Glad to see you made it home....I got stuck at Louisville airport all night waiting on a rental car to drive home. I looked at the Equinox....not many moving parts to cause problems. BUt I hate the thought of having to pick up frames and putting in rack and getting them out. It is cheaper but will take more labor. Also yes the cowan cost 40K but that includes the uncapper, deboxer, cappings auger, and conveyor. Add those cost to the extractor and there is not that much differance. Zac Browning told me has three equinox and loves them. 
Alot of people like the idea there is less moving parts to cause problems.

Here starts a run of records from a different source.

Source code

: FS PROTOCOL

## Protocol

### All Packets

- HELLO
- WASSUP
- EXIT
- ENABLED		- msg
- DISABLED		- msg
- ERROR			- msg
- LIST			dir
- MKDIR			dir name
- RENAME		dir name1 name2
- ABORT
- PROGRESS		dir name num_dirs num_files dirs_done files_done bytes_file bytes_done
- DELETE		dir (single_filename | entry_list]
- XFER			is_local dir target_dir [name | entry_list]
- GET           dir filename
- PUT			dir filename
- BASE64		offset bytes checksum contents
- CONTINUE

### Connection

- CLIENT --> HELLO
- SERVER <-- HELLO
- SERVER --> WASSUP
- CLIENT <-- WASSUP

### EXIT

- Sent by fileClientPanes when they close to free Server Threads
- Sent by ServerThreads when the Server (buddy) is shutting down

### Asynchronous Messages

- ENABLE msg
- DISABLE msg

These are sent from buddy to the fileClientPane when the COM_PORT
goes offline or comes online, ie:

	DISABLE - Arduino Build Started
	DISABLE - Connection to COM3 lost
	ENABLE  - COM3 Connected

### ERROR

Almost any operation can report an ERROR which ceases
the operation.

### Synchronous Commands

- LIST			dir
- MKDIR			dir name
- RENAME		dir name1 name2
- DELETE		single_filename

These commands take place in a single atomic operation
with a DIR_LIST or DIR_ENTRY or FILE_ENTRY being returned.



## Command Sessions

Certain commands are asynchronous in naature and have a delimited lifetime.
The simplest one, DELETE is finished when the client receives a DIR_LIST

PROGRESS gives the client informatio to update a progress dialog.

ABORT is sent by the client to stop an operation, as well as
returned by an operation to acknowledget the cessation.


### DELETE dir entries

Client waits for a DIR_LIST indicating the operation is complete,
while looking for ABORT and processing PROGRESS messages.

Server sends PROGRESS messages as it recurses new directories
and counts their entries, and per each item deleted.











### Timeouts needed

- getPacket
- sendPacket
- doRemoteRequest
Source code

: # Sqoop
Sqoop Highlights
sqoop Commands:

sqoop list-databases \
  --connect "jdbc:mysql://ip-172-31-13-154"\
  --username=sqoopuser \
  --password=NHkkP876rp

BUt if you dont have a conveyor/uncapper not as much differance in price if you dont get the cowan system with all the bells and whistles. You can get a cowan with the hand crank instead of air ram, no deboxer for about 14 or 15k. Gotta compare apples to apples! I guess I'll try to get thru this year with my 28 frame cowan since most bees are going to Wisconsin this summer due to last years drought and if I get a good crop get a bigger system in 2010.


----------



## dbest (Aug 9, 2005)

Yea it only took 12 hours to get here. Now all I have to do is get the semi loaded and head back to GA. The equinox with a dakota in front can do 450 boxes in 8 hours. All you have to do is keep adding extractors. Zac does over 100 barrels in 8 hours with his. Do equal that you'd need 3 cowan units. $120,000!!


----------



## suttonbeeman (Aug 22, 2003)

Had to pick on you a little!! still grinnin! Guess I'll head back to Florida IN ABOUT 10 DAYS...WEATHER in Ca looks like itis going to be wet/cold next week and bloom late. I guess next year I'll decide on what system I'll buy...maybe after you get yours that will help!! lol don't think I'll have any problem selling my cowan 28 frame system....but I'll have to buy a uncapping system if I get the equinox.


----------



## swarm_trapper (Jun 19, 2003)

yea I decided that im getting one now i just need to make the big crop to test it out. Nick


----------



## dbest (Aug 9, 2005)

Hey Nick,
I might have a taker on a 3rd one. If we can get a total of 4 or 5 or even more we can load the little truck or the semi.


----------



## swarm_trapper (Jun 19, 2003)

sounds like a plan who getting the third one?


----------